Experiencing Northern Ireland in two days

07 Jul 2017
Zoneziwoh Mbondgulo-Wondieh Social Media Ambassador

Thursday, June 22 to Friday, June 23, 2017

Think of Northern Ireland, and Guinness, food, castles, the Giant’s Causeway, and the Titanic immediately come to mind. But beyond all that, Belfast also has memories of decades of civil war between the Protestants (unionists) and the Catholics (nationalists).

Over fifty Chevening Scholars explored the rich cultural and political history of Northern Ireland. The event was marked with a series of visits, beginning with the exquisite Parliament Buildings (also known as Stormont), designed and constructed around the 1930s.

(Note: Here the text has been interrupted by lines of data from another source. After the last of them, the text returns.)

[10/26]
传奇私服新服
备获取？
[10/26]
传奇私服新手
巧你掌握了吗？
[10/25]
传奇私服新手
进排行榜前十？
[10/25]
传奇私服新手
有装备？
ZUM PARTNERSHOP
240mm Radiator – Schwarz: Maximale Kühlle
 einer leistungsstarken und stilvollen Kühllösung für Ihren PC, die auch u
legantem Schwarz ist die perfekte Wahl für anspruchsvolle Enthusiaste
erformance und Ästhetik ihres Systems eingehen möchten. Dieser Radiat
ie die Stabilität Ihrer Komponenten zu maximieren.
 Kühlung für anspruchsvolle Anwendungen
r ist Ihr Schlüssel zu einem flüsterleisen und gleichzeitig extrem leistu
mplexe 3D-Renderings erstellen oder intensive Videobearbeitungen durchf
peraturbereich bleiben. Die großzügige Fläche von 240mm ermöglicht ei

Thereafter, scholars visited the Queens University Museum, which was immediately followed by a presentation from two eminent professors of history and Northern Irish politics, who talked about issues related to identity politics, the Northern Ireland conflict, community stability, and nationalism. The discussion enabled scholars to understand the dynamics of Northern Ireland’s politics and how as a society, it continues to manage these differences and diversities.

Dr Dominic Bryan from the School of History, Anthropology, Philosophy, and Politics said: ‘We survive because we work in a social group. And in that sense of being a social group, we also divide’.

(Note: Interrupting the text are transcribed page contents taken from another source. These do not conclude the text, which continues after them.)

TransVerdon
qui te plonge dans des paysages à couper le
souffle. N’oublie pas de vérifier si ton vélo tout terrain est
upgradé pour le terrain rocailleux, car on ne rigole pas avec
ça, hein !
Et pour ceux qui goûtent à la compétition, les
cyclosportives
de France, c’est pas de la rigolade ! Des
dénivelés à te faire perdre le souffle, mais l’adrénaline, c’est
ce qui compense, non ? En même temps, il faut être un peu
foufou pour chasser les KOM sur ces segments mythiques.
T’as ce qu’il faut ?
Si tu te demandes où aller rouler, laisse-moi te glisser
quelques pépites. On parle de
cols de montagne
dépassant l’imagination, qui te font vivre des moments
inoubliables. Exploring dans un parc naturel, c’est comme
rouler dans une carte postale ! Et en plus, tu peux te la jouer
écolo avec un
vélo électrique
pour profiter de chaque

It is definitely impossible for anyone to understand and explore a history as deep and rich as that of Northern Ireland in a few hours. The second day of the tour was therefore marked with hours of walks across the beautiful city of Belfast.

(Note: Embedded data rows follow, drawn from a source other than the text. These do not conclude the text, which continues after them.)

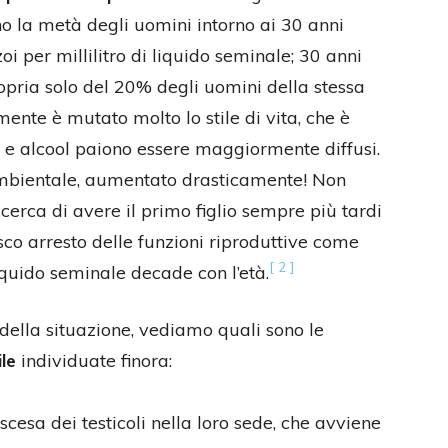
eno la metà degli uomini intorno ai 30 anni
i per millilitro di liquido seminale; 30 anni
ropria solo del 20% degli uomini della stessa
ente è mutato molto lo stile di vita, che è
o e alcool paiono essere maggiormente diffusi.
ambientale, aumentato drasticamente! Non
i cerca di avere il primo figlio sempre più tardi
sco arresto delle funzioni riproduttive come
[ 2 ]
iquido seminale decade con l’età.
della situazione, vediamo quali sono le
ile
individuate finora:
scesa dei testicoli nella loro sede, che avviene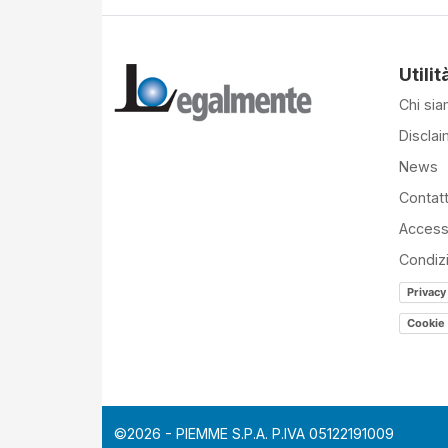
Utilit
Chi si
Disclai
News
Contatt
Accessi
Condiz
Privacy
Cookie 
©2026 - PIEMME S.P.A. P.IVA 05122191009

Understanding the troubles and historical struggles with a walk around the wall

Tours were made to different historical sites across the city, including the peace walls, experiencing and listening to those who lived the realities first-hand.

According to Nqobani, a Zimbabwean scholar studying at Swansea City University, the experience was insightful and educating, especially on how people build community stability and what these look like in practice.

To Mary Ogar, a scholar on placement at the University of Sussex studying an MA in Gender and Development, ‘the experience was fantastic’.

We ended our two days tour with a walk along the Giant’s Causeway, one of the United Kingdom’s greatest heritage sites, made up of beautiful natural landscapes, volcanic features, rocks, and the beautiful ocean.